Wieso ist Geld überhaupt wichtig?

Bei Geld denken die meisten zunächst an dadurch ermöglichten Konsum: Wenn ich viel Geld habe, kann ich mir das neuste iPhone, ein schickes Kleid oder einen Konzertbesuch leisten. Nicht nur für sogenannte Luxusgüter brauchen wir Geld in der (virtuellen) Tasche, auch zum Beispiel für unser Essen und um ein Dach über dem Kopf zu haben. Geld ermöglicht materiellen Wohlstand – aber auch noch viel mehr. Anissa Brinkhoff erzählt aus ihrem eigenen Leben und viele Schüler*innen konnten sich sichtbar damit identifizieren: Ihr waren früher Finanzen nicht wichtig, weil sie ihr Leben nicht nach materiellen Gütern ausrichten wollte. Aber schließlich kam sie dahinter, dass Geld mehr Kraft hat, das eigene Leben zu erleichtern und zu verändern: Geld bedeutet auch Freiheit. Die Freiheit, jederzeit seinen Job kündigen zu können, weil man genügend Rücklagen hat, um ohne Einkommen über die Runden zu kommen, bis man einen neuen gefunden hat. Die Freiheit, jederzeit seine Beziehung zu beenden, weil man von dem Partner bzw. der Partnerin nicht finanziell abhängig ist und sich eine eigene Wohnung leisten kann. Und selbst wenn man nicht im Luxus materieller Güter schwimmen möchte – wer strebt nicht nach einem solchen Luxus der Freiheit, sein Leben selbst in der Hand zu haben?

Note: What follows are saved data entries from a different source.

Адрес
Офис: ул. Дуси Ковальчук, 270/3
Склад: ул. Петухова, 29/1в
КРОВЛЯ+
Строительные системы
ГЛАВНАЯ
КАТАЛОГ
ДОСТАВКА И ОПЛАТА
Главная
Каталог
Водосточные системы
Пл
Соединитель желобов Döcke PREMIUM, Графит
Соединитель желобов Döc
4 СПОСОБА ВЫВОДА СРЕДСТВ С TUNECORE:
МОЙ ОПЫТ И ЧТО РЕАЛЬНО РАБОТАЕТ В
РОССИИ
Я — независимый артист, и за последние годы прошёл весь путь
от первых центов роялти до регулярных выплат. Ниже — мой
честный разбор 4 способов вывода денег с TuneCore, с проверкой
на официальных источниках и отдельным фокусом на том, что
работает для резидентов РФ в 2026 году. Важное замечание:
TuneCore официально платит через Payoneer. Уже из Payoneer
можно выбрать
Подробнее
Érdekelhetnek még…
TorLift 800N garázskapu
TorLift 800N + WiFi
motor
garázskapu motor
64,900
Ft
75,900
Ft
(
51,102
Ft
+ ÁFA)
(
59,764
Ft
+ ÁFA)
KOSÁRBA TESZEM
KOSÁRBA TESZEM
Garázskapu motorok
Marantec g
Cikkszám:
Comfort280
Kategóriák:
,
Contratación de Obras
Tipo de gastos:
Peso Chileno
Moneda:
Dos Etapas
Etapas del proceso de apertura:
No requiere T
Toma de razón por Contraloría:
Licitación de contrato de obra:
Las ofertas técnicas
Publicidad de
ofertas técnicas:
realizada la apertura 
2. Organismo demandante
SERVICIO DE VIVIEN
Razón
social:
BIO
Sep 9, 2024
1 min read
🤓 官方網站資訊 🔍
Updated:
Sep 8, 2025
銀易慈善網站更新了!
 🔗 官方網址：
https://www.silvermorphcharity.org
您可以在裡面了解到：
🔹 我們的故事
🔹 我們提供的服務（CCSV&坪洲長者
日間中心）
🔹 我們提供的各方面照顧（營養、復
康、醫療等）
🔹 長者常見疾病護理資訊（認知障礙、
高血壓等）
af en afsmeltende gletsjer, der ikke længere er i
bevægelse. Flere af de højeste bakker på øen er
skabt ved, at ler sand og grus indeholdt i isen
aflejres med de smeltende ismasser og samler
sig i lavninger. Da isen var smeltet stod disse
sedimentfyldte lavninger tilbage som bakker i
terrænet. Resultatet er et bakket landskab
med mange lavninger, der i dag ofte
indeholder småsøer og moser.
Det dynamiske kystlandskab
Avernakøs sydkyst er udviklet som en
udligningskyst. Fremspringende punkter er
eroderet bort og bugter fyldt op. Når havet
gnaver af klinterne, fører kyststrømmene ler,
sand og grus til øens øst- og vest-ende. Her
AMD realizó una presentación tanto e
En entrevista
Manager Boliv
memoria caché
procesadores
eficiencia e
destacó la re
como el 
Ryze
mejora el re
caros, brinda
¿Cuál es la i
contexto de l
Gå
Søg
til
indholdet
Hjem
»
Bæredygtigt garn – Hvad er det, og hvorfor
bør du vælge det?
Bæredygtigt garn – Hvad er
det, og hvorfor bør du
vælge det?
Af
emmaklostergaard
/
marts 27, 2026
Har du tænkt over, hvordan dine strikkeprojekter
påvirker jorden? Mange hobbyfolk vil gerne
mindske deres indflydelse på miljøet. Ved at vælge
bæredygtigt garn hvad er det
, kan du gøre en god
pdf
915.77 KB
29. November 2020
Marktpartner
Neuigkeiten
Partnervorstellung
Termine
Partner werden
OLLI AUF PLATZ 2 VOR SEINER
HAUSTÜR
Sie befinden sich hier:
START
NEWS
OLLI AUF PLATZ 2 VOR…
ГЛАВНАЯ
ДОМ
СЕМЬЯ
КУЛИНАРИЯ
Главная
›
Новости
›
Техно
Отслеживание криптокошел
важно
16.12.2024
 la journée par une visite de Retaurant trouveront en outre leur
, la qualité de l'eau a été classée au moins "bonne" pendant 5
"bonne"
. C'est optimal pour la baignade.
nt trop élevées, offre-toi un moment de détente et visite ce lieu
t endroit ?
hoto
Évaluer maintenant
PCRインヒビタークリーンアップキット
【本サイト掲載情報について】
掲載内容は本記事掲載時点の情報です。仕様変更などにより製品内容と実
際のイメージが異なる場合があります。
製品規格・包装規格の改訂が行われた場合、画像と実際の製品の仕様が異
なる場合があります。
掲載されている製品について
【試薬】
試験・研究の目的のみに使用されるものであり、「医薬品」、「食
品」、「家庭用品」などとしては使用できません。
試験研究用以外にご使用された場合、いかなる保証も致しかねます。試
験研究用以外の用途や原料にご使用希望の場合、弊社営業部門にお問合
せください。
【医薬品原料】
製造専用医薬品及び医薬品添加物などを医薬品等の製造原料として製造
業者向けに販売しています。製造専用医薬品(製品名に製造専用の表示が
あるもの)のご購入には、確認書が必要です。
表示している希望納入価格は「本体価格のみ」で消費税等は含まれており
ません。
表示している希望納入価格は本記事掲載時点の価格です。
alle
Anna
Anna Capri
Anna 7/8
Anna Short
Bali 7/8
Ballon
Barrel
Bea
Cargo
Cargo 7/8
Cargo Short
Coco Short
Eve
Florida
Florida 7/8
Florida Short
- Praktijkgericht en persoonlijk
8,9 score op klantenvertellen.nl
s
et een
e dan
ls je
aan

Fünf Finanz-Basics: Budgetieren, Kredite, Sparen, Investieren und Altersvorsorge

Griffig formuliert Anissa Brinkhoff fünf Finanz-Basics, die sie den Schüler:innen an die Hand geben möchte. Um nicht unerwartet am Ende des Monats ohne Geld dazustehen und sich auch mal etwas Teureres leisten zu können, ist Budgetieren das Mittel der Wahl. Viele Schüler:innen nicken, sie haben es nicht nur im Elternhaus und Unterricht kennengelernt, auch Influencer auf diversen Social-Media-Plattformen teilen ihre Tipps zum Budgetieren. Dass man nicht mehr ausgeben sollte, als man einnimmt, leuchtet ein. Doch wie viel sollte man monatlich auf die Seite legen? Klassischerweise benötigen wir die Hälfte unseres Gehalts für Fixkosten, so Anissa Brinkhoff, 30% sollten wir für variable Kosten einplanen und 20% können – und sollten – wir sparen oder investieren. Dass dies nur grobe Richtwerte sind, macht sie deutlich; rechnet aber auch vor, wie viel es ausmacht, wenn man monatlich spart oder investiert.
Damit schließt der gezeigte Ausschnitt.